At this point we have completed a brief introduction to LBM, if you still have doubts, you can check the related information or read the code we provide.

Getting started

Make sure you read through the entire specification before starting the project.

You will be using gitlab to collaborate with your group partner. Autolab will use the files from gitlab. Make sure that you have access to gitlab. In the group CS110_23s_Projects you should have access to your project 3 project. Also, in the group CS110_23s, you should have access to the p3_framework.

Obtain your files

Clone your p3 repository from GitLab.
In the repository add a remote repo that contains the framework files: git remote add framework https://autolab.sist.shanghaitech.edu.cn/gitlab/cs110_23s/p3_framework.git
Go and fetch the files: git fetch framework
Now merge those files with your master branch: git merge framework/master
The rest of the git commands work as usual.
● ● ● ●
• _EXERCISE REQUIREMENTS_:
(a) Quote the project setup text word for word, everything from "Getting started" down to "repository from GitLab.".
(b) Answer these questions using the project setup text:
(i) Which files does Autolab use?
(ii) What command fetches the files from the framework remote?
(iii) In which group should you have access to the p3_framework?
The items that come after this text were taken from a separate source.

• _DATA EXTRACT_:
● ● ● ●
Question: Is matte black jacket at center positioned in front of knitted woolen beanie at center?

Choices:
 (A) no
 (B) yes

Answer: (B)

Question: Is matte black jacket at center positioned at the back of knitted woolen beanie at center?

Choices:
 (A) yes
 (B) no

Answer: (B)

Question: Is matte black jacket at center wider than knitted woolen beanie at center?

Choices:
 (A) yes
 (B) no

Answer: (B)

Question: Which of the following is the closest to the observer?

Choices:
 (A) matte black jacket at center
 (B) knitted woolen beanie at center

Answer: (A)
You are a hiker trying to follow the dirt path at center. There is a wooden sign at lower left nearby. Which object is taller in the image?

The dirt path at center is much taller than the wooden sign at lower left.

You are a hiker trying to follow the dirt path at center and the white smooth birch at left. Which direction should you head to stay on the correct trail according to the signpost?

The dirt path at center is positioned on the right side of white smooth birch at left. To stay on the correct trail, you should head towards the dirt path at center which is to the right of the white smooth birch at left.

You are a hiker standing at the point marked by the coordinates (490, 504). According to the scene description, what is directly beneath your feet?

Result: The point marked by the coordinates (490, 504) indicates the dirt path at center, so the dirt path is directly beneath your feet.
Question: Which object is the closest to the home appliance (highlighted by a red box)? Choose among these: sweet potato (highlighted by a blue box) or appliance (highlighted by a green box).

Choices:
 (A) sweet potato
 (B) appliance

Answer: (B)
● ● ● ●
• _TASK ANSWERS_:
(a)
Getting started

Make sure you read through the entire specification before starting the project.

You will be using gitlab to collaborate with your group partner. Autolab will use the files from gitlab. Make sure that you have access to gitlab. In the group CS110_23s_Projects you should have access to your project 3 project. Also, in the group CS110_23s, you should have access to the p3_framework.

Obtain your files

Clone your p3 repository from GitLab.

(b)
(i) The files from gitlab.
(ii) git fetch framework
(iii) CS110_23s